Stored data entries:

---+---

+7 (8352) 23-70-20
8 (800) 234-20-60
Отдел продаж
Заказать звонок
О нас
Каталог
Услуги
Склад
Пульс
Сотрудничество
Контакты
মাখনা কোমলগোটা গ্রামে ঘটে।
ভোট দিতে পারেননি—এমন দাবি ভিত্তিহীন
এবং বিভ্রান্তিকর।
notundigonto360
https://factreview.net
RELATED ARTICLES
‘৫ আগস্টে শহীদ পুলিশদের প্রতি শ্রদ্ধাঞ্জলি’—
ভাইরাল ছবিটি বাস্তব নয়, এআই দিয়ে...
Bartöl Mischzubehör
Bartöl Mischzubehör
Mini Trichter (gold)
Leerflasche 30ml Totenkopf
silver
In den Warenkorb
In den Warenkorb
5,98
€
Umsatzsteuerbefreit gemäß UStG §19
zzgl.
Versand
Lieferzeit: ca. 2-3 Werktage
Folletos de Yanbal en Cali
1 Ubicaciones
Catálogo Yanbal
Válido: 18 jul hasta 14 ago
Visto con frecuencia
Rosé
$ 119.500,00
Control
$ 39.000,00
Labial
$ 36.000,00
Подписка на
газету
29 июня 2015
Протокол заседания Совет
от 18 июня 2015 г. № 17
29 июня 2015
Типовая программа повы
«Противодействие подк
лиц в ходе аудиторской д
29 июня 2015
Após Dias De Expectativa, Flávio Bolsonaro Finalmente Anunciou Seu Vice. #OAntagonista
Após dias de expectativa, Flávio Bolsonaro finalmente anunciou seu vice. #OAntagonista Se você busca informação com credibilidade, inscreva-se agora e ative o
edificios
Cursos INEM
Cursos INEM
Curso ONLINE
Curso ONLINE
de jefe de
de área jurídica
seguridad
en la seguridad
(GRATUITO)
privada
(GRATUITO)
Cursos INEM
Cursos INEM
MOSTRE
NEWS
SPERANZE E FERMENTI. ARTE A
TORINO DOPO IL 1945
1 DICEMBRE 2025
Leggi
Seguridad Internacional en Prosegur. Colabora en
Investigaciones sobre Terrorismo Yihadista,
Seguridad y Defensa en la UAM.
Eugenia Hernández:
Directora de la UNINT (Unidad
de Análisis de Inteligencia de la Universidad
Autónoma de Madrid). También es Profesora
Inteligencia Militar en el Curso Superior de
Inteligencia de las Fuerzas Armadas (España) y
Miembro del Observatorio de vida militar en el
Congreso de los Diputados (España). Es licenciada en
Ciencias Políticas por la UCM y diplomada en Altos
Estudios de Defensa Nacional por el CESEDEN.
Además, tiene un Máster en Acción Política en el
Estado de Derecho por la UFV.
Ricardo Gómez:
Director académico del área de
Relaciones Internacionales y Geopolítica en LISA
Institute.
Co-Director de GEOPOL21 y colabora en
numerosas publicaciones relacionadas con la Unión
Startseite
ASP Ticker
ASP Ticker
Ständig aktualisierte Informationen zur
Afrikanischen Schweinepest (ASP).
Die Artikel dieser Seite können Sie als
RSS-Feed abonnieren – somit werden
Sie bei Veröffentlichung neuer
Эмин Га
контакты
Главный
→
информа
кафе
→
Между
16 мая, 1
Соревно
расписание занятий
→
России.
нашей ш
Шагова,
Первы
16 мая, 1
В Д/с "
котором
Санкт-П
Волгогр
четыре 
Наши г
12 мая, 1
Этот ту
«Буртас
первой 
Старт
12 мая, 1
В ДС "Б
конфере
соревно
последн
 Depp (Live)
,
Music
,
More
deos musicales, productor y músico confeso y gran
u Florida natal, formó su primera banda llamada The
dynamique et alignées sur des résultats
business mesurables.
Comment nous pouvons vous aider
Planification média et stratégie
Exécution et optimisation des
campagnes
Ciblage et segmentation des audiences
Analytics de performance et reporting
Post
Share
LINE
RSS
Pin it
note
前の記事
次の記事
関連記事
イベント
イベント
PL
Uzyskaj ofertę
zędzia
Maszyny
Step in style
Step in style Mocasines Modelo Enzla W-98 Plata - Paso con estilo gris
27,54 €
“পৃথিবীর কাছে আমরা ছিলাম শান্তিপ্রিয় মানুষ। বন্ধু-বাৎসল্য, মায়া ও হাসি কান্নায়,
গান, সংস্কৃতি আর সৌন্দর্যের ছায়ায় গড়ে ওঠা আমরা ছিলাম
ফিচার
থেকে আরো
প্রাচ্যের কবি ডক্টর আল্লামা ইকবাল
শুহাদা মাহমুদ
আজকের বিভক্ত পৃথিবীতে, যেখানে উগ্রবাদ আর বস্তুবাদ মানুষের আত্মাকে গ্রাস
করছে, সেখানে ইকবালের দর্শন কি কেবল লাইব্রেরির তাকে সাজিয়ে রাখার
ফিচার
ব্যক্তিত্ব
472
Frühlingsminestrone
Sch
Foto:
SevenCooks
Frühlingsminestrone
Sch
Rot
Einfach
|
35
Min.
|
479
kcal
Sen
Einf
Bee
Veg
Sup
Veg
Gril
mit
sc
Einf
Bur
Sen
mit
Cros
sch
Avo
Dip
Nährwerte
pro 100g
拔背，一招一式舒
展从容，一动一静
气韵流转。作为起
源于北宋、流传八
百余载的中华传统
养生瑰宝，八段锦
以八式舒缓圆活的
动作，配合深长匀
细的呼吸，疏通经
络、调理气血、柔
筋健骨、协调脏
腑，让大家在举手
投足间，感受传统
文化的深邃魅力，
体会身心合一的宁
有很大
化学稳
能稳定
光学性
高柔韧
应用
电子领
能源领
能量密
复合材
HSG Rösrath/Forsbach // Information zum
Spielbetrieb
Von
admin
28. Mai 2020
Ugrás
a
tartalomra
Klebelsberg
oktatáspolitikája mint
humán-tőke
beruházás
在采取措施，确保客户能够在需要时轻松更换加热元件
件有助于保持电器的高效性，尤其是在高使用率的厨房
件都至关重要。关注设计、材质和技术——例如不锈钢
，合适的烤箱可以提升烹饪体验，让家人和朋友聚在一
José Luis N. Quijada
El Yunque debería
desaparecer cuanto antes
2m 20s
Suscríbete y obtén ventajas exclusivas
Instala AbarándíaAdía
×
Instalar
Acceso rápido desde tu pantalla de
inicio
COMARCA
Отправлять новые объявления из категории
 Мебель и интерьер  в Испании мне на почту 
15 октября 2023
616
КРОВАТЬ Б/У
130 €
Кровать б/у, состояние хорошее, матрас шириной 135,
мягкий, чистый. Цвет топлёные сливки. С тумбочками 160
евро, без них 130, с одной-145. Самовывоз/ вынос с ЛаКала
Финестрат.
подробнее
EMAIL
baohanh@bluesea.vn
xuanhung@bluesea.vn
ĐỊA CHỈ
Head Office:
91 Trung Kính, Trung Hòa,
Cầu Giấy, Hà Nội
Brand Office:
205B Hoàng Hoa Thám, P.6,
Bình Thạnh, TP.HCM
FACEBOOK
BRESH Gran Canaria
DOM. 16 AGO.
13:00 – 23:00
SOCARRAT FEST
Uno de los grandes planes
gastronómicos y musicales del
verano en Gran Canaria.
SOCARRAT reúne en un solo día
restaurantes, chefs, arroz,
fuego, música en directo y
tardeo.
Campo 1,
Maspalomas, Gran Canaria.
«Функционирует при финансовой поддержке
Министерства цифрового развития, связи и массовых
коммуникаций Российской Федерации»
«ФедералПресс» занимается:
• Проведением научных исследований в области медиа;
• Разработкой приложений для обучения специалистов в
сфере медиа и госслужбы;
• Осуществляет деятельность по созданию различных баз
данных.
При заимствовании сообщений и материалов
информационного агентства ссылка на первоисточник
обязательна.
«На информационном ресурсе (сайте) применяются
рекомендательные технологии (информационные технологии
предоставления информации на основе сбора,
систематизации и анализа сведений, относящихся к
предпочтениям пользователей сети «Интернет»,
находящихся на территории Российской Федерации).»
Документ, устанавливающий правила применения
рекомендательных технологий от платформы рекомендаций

---+---

# Work request
Across the data above, how many lines contain "Defensa"? Reply with a bare number.

# Answer to the exercise
2